Insurers use a metric called the combined ratio to see how well they write policies. The combined ratio is the ratio of claims plus expenses to the total premiums collected. Over 20 years, Progressive's combined ratio has averaged 91% (lower is better), crushing the industry average of 100% in that same period.  

A chart shows Progressive's combined ratio compared to the industry average over the last 20 years.

Data sources: Progressive and National Association of Insurance Commissioners. Chart by author.

Progressive is also in a good position to raise its premiums in this inflationary environment we're experiencing. The company quickly adapted to rising claims costs starting last year and has grown its net earned premiums by 12% from last year.  

Progressive's stock has returned investors about 26% annually over the past decade. With its ability to price insurance policies better than the rest, there's no reason it can't achieve a 10% annual growth rate and double your money in the coming years.

2. Goosehead Insurance

Goosehead Insurance (GSHD 0.27%) is a company that sells insurance using a franchise-based model. It was founded in 2003 and has been a publicly traded company since 2018.

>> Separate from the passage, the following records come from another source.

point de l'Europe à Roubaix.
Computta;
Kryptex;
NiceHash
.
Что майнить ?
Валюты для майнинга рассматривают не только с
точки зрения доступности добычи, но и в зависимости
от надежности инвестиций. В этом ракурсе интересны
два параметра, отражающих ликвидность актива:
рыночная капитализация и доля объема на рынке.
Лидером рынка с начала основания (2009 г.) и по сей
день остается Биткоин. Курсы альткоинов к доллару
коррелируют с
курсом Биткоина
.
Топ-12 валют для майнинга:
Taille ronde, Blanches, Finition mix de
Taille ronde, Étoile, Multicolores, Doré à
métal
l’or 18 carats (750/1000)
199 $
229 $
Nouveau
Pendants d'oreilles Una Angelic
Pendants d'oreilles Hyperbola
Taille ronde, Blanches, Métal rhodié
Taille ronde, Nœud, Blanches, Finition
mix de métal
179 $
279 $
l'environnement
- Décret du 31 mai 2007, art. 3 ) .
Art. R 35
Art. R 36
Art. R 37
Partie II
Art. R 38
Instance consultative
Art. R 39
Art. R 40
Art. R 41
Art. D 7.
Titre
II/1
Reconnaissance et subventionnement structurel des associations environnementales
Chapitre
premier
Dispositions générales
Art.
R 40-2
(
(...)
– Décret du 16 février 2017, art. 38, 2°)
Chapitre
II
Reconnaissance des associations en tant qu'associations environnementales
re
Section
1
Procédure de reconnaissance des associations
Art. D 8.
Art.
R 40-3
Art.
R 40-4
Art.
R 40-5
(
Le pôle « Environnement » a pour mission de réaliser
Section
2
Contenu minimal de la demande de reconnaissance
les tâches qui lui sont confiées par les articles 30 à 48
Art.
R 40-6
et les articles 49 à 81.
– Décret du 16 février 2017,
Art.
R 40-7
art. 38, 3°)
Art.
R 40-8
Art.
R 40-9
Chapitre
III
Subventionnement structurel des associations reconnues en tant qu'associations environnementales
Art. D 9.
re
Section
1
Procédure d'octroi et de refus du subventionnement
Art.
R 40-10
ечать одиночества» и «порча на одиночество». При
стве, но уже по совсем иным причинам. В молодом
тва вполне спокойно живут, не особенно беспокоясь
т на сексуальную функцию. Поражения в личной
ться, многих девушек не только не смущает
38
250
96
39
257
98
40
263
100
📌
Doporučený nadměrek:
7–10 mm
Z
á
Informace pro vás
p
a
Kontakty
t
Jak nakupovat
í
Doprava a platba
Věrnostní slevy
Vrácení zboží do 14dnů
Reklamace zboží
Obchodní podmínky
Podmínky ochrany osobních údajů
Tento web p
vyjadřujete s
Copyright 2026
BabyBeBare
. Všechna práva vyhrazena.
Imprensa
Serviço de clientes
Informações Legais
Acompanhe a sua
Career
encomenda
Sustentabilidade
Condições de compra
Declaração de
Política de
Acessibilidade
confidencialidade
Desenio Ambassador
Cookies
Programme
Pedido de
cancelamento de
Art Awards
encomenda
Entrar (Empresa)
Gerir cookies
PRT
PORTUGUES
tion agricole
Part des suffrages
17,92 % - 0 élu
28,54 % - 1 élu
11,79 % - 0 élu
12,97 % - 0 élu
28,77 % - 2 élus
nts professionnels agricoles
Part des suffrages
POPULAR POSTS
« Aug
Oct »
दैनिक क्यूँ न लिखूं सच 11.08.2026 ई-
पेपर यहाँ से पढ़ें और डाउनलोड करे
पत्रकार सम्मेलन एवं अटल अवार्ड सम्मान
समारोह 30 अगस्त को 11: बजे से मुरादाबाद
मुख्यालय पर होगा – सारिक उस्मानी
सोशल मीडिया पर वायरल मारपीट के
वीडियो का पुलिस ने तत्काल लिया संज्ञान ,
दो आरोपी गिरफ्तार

Goosehead takes a unique approach to insurance sales, leveraging technology that allows it to onboard franchisees at a head-spinning pace. From 2018 through 2021, Goosehead has grown its franchise count from 646 locations to over 2,151, which is a 50% annual growth rate.  

Goosehead aggressively grows its franchise count because it sees this as key to higher profit margins and cash flows down the road. During its initial franchise agreement, Goosehead earns a 20% royalty from its franchisee. After that initial term, which lasts about 10 years, Goosehead's royalty then increases to 50% -- setting it up for a future of strong cash flows. 

The insurance agency has achieved solid growth, with premiums generated by its franchise channel growing 52% annually. It has incurred higher expenses to onboard and train new franchisees. However, with a strategy for growth and constant execution, I think Goosehead can be an excellent long-term performer in the next decade and beyond.

3. Marsh & McLennan

Marsh & McLennan (MMC -0.38%) helps companies manage risk and advises them on workplace issues. While it's not the most exciting business, what is exciting is the cash flow it generates.

Over the last decade, the company has grown its net income by 13% annually. Its free cash flow, or cash left over after paying expenses and capital expenditures, has grown at 10% annually. 

The company has benefited from strong demand for its advice, especially as companies navigate uncertainties around the pandemic, global supply chain issues, and the transition toward cleaner energy. It has also benefited from rising insurance premiums, which have boosted its commission revenue.

Marsh & McLennan is in an excellent place to thrive, and CEO Dan Glaser has said that "when the world is unsettled, demand for our services rises." The company should do well even in an economic downturn. According to Glaser, the company has grown its earnings per share in every recessionary period since 1962 -- making this another excellent stock that could double your money in the coming years.